Characterizing seed dormancy in Epimedium brevicornu Maxim.: Development of novel chill models and determination of dormancy release mechanisms by transcriptomics

Abstract Purpose: Epimedium brevicornu Maxim. is a perennial persistent C3 plant of the genus Epimedium Linn. in the family Berberaceae that exhibits severe physiological and morphological seed dormancy. We placed mature E.brevicornu seeds under nine stratification treatment conditions and explored the mechanisms of influence by combining seed embryo growth status assessment with related metabolic pathways and gene co-expression analysis. Results: We identified 3.9 °C as the optimum cold-stratification temperature of E.brevicornu seeds via a chilling unit (CU) model.

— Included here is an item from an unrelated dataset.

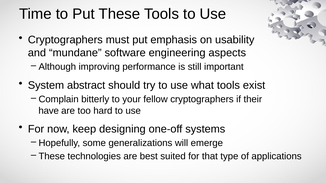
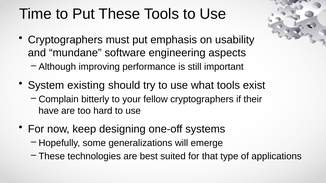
abstract: abstract -> existing
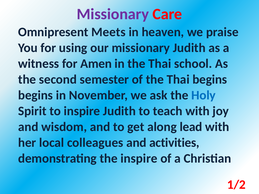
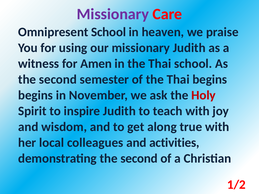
Omnipresent Meets: Meets -> School
Holy colour: blue -> red
lead: lead -> true
demonstrating the inspire: inspire -> second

The best treatment was variable-temperature stratification (10/20 °C, 12/12 h) for 120 d followed by low-temperature stratification (4 °C) for 90 d. A total of 63801 differentially expressed genes were annotated to 2587 transcription factors (TFs) in 17 clusters in two comparisons. Genes specifically highly expressed in the dormancy release treatment group were significantly enriched in embryo development ending in seed dormancy and fatty acid degradation, indicating the importance of these two processes. Coexpression analysis implied that the TF GRF had the most reciprocal relationships with genes, and multiple interactions centered on zf-HD and YABBY as well as on MYB, GRF, and TCP were observed. Conclusion: In this study, analyses of plant hormone signal pathways and fatty acid degradation pathways revealed changes in key genes during the dor- mancy release of E.brevicornu seeds, providing evidence for the filtering of E.brevicornu seed dormancy-related genes.